Of course I’m talking about the vengeful, homicidal, self-destructive love rat and surprisingly admirable Lisbeth Salander!!
The long awaited fourth book in The Millennium Trilogy – the three books by the Swedish writer Stieg Larsson — discovered after his early death in 2004— The Girl in the Spider’s Web, is the second most anticipated novel of the year, after Harper Lee’s Go Set a Watchman.
It was commissioned by Larsson’s estate from the Swedish writer David Lagercrantz.Although this is a posthumous literary effort by Lagercrantz– who is a skilled novelist in his own right – his books include Fall of Man in Wilmslow, about the tragic British computer pioneer, Alan Turing – he has constructed an elegant plot around different concepts of intelligence.
Like the major new characters, Frans Balder, a specialist in artificial intelligence, and his son August, a severely autistic eight-year-old, who possesses a super-intelligence in art. Because of Larsson’s careful attribution of her psychological wiring to survival instincts developed during a terrifying early life. Lisbeth has emerged as one of the most original popular fiction characters to date. But don’t fear, expect Salander to be the most super-intelligent presence in the plot, and it is in the interactions between the savant child and Salander, who may be somewhere on the autistic spectrum herself, that Lagercrantz moves the series into distinctive new and tender territory.
Blomkvist is still a shabby amoralist whose professional standing, as the new story starts, has been diminished by two ancient threats to print journalism – drink and sloth – and a modern one: online competition. The biggest narrative is when will Salander and Blomkvist get together again, and how the pace of their reunion is represented within the story’s escalating tension.
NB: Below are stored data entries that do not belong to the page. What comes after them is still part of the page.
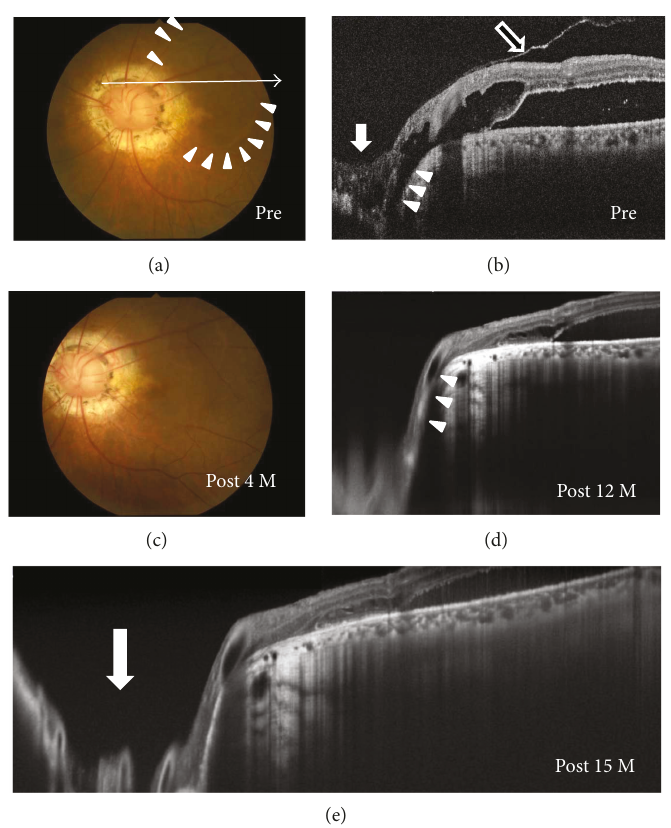
Figure 5: Photographs of the left eye in a 68-year-old patient with maculopathy associated with morning glory anomaly of the optic disc (case 5). (a, b) Preoperative images. Fundus photograph showed retinal detachment extending from the morning glory disc anomaly to the macula (a, arrowheads). Arrows indicate the optical coherence tomography (OCT) scan in Figure 5. A spectral domain OCT image showed retinal schisis with macular detachment and a tunnel-like hypore fl ectivity extending from the retinal schisis toward the disc (b, arrowheads), suggesting a communication between the disc and retinal schisis (b). The hyaloid membrane (b, black arrow) was attached around the disc and on the epipapillary glial tissue (b, white arrow). (c) Macular detachment was reduced at 4 months after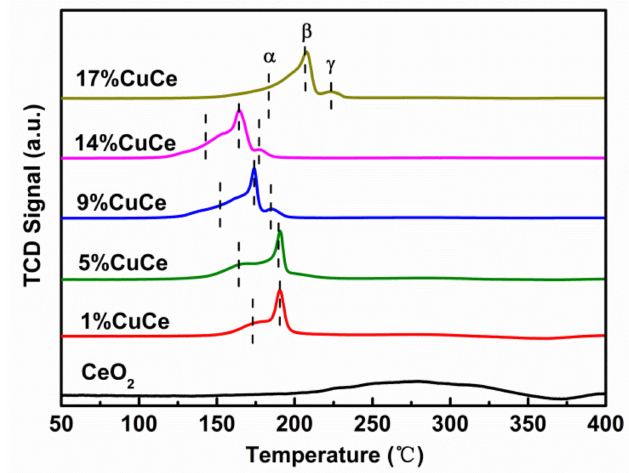
Figure 5. Hydrogen-temperature programmed reduction (H 2 -TPR) profile of the prepared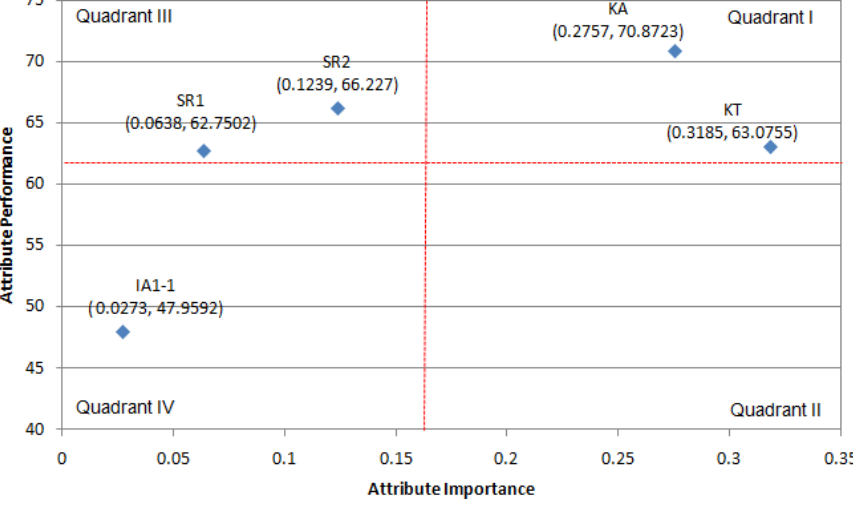
Figure 5. The IPMA map of the target OiP (indicator level).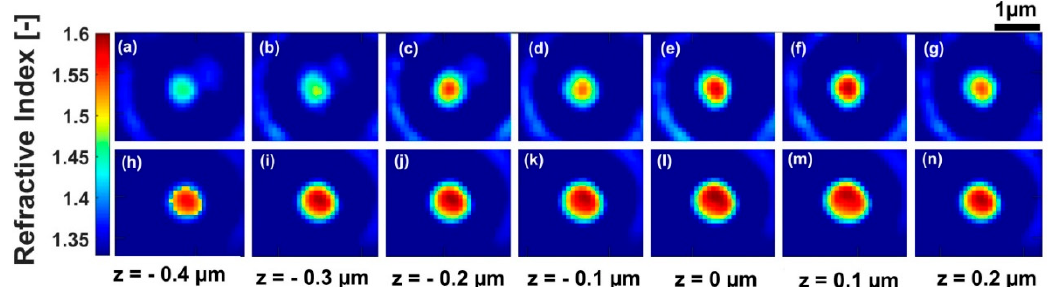
Figure 4. 3D refractive index reconstruction at 640 nm for a polystyrene microsphere with a diameter of 1 µm , without PSF consideration ( a – g ), and with PSF consideration ( h – n ).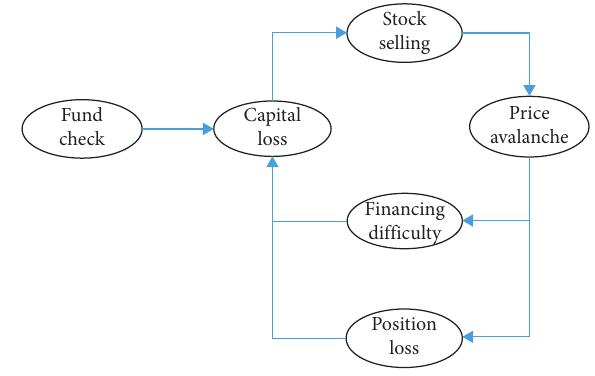
Figure 6: Liquidity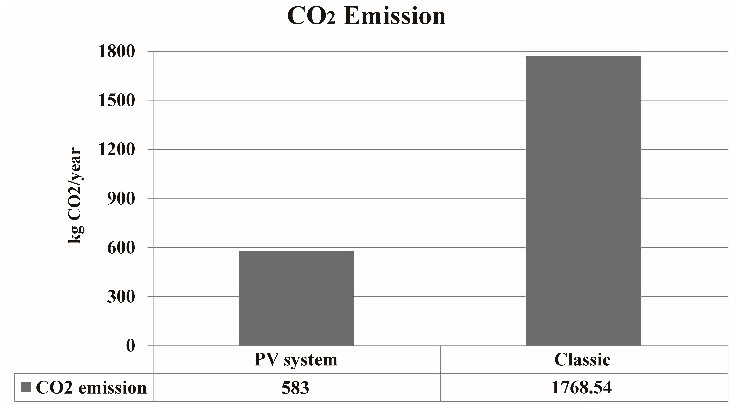
Figure 10. Carbon dioxide emissions.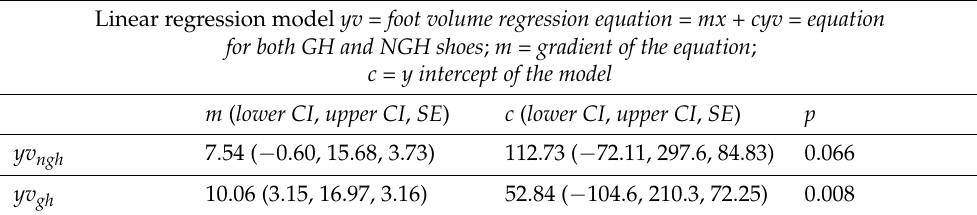
Figure 27. Graph of Foot Volume and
From what I’ve read from others, the novel leaves much to be said between Salander and Blomkvist, that in itself, may increase the chances of the sequence continuing on towards the 10 books that Larsson is said to have originally imagined.
The book is a respectful and affectionate homage to the originals. Writers from around the world has said that Lagercrantz could not have fulfilled the commission any more efficiently.
I’m looking forward to spending the weekend emerged in the super-hacker LisbethSalander exploits to help her allies, like investigative journalist Mikael Blomkvist, in their struggles with political and corporate corruption.